-- REQUIRED TASKS --
**a.** Answer these questions from the article on heterosexuals and AIDS:
(i) How many Americans are estimated to carry the AIDS virus?
(ii) Who declared, "The day of the condom has returned"?
(iii) How many AIDS cases had been reported to date?
**b.** Render this sentence from the article on heterosexuals and AIDS in Spanish: "No effective attack has been mounted on the spread of AIDS by shared needles."
**c.** List every person named in the article on heterosexuals and AIDS, including the byline.

AEGiS-NYT: Heterosexuals And AIDS: The Concern Is Growing New York TimesImportant note: Information in this article was accurate in 1986. The state of the art may have changed since the publication date.
Click here to return to Associated Press main menu
DonateNow


Heterosexuals And AIDS: The Concern Is Growing

The New York Times - October 28, 1986
Erik Eckholm


HEADING off the proliferation of AIDS among heterosexuals has begun to preoccupy many health officials, who recognize that past ignorance and inertia allowed the fatal disease to course through the populations of homosexual men and intravenous drug users with devastating effect.

The gathering concern was evident in the Surgeon General's extraordinary plea last week that children be frankly told about sex, drugs and AIDS.

Although recent studies have shown conclusively that the virus that causes AIDS, or acquired immune deficiency syndrome, can pass between men and women through ordinary intercourse, important questions remain about how easily the virus spreads this way, how often it already has and whether a major epidemic among heterosexuals is likely.

So far, the proportion of the country's AIDS cases attributable to heterosexual contact remains small. Some experts fear that the AIDS virus is spreading insidiously among heterosexuals and that a surge in cases is in store. Because of the estimated average lag of at least five years between a patient's infection with the virus and diagnosis of the deadly disease, the experts note, statistics on current disease patterns could be dangerously lulling.

But senior Federal scientists and many other experts believe the infection is still quite rare among heterosexuals, except for those who use intravenous drugs or who frequently have sex partners who do.

Infection data are sparse. Estimates of the number of Americans carrying the AIDS virus range from half a million to two million, most of them homosexual men or heroin users. Nearly 27,000 AIDS cases have been reported to date; scientists do not know what portion of virus carriers will eventually develop the disease.

Among heterosexuals, most experts agree, sexually active residents of the inner city face the greatest immediate danger. Nowhere is this threat greater than in New York and northern New Jersey, where dirty needles are a constant conduit of AIDS.

Up to now, most heterosexually infected AIDS victims have been the partners of heroin addicts, and most have been black or Hispanic women. This explains why four out of five children who developed AIDS after being infected at birth have been black or Hispanic.

Minority teen-agers and young adults in urban areas already suffer the country's highest rates of venereal disease, observes Dean F. Echenberg of the San Francisco Department of Health. Add in the high incidence of drug abuse and this group seems "ripe for a wildfire heterosexually spread epidemic of AIDs," he warned.

Last week scientists and health officials at a conference, sponsored by the Montefiore Medical Center in the Bronx, on the heterosexual transmission of AIDS agreed that the public at large must be alerted to the rising hazards of unprotected, promiscuous sex. No one dissented when Mervyn Silverman, director of the American Foundation for AIDS Research, said educators should talk "less about risk groups" and "more about risky activities." All applauded New York City's Health Commissioner, Stephen C. Joseph, when he declared: "The day of the condom has returned."

Prevention Among Drug Addicts

But preventive efforts must focus with special intensity, most experts agreed, on intravenous drug addicts and their sex partners, the primary sources of AIDS infection among heterosexuals. No effective attack has been mounted on the spread of AIDS by shared needles.

-- DATA SECTION --
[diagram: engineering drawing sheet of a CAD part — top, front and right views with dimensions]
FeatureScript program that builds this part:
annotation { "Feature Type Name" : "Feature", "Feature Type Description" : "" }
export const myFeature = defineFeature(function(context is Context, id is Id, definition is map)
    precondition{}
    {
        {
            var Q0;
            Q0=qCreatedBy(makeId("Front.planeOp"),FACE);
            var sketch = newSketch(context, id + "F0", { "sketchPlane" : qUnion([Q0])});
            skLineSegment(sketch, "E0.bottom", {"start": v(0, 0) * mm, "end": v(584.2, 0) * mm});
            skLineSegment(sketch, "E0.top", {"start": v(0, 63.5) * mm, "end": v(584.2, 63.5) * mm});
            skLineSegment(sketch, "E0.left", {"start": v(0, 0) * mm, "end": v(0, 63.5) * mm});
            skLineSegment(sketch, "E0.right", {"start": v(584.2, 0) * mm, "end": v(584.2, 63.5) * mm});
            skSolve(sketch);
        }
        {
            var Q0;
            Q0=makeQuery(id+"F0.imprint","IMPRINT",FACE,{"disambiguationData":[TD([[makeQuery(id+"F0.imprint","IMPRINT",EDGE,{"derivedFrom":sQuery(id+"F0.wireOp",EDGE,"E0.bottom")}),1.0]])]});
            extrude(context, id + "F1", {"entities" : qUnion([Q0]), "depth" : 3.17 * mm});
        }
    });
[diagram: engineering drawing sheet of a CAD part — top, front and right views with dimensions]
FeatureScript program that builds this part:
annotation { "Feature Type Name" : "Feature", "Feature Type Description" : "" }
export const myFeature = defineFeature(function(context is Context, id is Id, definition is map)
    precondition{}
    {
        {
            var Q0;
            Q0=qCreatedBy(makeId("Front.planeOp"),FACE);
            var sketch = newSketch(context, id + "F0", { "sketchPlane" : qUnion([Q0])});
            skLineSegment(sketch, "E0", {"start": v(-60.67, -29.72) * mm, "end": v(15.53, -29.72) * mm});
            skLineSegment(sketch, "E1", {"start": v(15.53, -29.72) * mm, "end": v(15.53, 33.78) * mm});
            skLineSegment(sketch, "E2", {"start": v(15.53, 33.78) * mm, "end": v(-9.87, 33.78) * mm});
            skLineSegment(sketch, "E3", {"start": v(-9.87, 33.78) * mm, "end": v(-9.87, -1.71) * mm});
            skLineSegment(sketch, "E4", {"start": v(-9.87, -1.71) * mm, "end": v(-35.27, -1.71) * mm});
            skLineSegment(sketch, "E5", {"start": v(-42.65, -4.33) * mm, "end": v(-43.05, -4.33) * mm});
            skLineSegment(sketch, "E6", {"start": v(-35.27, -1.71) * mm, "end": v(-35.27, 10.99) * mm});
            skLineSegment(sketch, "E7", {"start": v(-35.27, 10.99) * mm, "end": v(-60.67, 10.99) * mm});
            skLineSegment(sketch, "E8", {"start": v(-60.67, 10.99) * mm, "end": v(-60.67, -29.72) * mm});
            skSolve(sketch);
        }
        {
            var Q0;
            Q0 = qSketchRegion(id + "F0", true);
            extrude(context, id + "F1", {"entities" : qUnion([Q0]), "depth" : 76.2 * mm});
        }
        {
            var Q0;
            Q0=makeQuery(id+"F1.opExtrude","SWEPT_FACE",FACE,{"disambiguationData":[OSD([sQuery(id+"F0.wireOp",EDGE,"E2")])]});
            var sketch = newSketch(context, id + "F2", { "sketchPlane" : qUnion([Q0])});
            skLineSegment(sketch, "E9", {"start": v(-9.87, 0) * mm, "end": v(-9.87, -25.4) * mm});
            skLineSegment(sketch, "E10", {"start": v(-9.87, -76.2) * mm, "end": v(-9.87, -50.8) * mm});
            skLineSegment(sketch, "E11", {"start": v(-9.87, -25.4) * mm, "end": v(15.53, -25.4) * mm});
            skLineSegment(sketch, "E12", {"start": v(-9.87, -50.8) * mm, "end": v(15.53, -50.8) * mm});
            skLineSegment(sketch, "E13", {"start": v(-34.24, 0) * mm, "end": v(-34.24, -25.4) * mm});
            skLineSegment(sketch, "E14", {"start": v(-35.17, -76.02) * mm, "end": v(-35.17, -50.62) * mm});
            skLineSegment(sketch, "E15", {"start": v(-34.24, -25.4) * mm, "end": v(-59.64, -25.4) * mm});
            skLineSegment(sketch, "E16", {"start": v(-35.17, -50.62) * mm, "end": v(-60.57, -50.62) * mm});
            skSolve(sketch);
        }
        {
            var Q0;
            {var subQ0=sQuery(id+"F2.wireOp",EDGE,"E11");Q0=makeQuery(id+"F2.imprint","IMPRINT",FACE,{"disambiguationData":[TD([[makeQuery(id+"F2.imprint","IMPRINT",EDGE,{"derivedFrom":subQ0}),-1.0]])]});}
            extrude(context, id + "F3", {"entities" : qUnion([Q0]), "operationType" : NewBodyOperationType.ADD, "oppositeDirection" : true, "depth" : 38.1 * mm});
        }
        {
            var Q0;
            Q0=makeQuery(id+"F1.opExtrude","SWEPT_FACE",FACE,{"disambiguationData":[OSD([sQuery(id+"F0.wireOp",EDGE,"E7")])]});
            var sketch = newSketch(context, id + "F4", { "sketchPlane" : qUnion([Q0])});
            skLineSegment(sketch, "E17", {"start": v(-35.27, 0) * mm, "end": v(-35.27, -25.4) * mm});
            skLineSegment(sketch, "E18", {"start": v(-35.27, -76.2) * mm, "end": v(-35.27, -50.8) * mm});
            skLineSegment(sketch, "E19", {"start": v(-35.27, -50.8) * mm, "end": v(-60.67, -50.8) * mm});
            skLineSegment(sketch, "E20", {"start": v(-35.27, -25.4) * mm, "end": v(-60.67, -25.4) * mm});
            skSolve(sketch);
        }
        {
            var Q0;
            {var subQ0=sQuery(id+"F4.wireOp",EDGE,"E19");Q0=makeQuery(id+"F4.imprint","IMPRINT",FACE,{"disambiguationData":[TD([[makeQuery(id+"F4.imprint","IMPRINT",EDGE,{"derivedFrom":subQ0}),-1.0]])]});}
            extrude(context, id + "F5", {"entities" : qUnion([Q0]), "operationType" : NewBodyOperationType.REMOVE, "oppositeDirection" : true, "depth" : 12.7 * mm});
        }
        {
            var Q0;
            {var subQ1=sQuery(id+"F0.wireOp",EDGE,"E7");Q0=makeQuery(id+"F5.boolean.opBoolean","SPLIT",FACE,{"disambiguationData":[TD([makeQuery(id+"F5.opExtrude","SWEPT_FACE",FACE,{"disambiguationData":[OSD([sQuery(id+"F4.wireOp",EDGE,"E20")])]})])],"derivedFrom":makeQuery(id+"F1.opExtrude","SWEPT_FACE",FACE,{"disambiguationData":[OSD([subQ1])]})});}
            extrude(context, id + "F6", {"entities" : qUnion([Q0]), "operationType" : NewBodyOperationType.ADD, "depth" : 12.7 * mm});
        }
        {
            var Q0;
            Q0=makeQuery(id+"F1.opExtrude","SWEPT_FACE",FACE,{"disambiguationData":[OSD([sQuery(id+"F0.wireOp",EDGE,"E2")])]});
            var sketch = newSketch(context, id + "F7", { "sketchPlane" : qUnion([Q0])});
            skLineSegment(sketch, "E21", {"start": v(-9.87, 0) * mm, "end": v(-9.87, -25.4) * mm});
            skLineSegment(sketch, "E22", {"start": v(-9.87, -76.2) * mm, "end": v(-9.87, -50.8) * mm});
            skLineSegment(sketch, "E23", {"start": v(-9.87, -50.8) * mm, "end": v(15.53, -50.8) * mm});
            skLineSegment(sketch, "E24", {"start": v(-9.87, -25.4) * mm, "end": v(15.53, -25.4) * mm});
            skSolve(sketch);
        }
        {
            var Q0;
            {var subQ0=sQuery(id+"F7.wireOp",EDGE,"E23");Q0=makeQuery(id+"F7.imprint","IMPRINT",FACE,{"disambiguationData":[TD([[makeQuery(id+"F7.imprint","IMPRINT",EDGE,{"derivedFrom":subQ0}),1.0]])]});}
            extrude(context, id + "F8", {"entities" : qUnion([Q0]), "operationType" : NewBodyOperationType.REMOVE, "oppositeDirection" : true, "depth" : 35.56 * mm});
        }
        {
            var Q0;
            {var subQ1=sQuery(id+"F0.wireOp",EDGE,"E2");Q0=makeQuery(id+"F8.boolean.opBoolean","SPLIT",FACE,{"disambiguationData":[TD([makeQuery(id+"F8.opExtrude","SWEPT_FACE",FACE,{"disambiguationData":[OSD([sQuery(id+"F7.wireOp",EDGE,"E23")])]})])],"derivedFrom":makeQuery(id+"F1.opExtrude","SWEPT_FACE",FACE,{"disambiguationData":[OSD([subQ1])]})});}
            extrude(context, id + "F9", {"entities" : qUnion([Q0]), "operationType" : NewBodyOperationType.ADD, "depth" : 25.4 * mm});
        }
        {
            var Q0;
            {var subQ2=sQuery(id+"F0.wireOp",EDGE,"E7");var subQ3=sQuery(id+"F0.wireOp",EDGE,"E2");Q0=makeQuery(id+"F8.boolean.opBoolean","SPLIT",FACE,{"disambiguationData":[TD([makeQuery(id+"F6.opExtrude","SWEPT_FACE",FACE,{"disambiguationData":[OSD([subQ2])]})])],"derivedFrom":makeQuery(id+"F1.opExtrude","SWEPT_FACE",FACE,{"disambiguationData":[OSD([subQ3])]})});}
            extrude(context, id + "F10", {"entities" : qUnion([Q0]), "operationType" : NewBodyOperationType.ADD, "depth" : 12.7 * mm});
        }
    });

-- ANSWERS BY TASK --
**a.**
(i) From half a million to two million.
(ii) Stephen C. Joseph, New York City's Health Commissioner.
(iii) Nearly 27,000.

**b.** No se ha emprendido ningún ataque eficaz contra la propagación del sida mediante agujas compartidas.

**c.**
Erik Eckholm
Dean F. Echenberg
Mervyn Silverman
Stephen C. Joseph